*Text extracted from each page:*
== Segment start ==

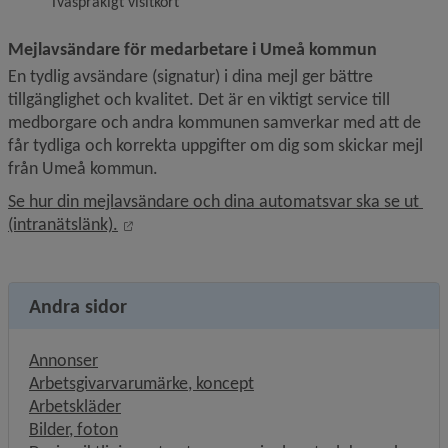
Tvåspråkigt visitkort
Mejlavsändare för medarbetare i Umeå kommun
En tydlig avsändare (signatur) i dina mejl ger bättre 
tillgänglighet och kvalitet. Det är en viktigt service till 
medborgare och andra kommunen samverkar med att de 
får tydliga och korrekta uppgifter om dig som skickar mejl 
från Umeå kommun.
Se hur din mejlavsändare och dina automatsvar ska se ut 
Länk till annan webbplats, öppnas i nytt fön
(intranätslänk).
Andra sidor
Annonser
Arbetsgivarvarumärke, koncept
Arbetskläder
Bilder, foton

== Segment end ==

*Exercise objective:* Could you render every line of text in the data above as a JSON list of strings, one string per line, with blank lines dropped and the pictures left out?

*Answer for this exercise:*
[
  "Tvåspråkigt visitkort",
  "Mejlavsändare för medarbetare i Umeå kommun",
  "En tydlig avsändare (signatur) i dina mejl ger bättre ",
  "tillgänglighet och kvalitet. Det är en viktigt service till ",
  "medborgare och andra kommunen samverkar med att de ",
  "får tydliga och korrekta uppgifter om dig som skickar mejl ",
  "från Umeå kommun.",
  "Se hur din mejlavsändare och dina automatsvar ska se ut ",
  "Länk till annan webbplats, öppnas i nytt fön",
  "(intranätslänk).",
  "Andra sidor",
  "Annonser",
  "Arbetsgivarvarumärke, koncept",
  "Arbetskläder",
  "Bilder, foton"
]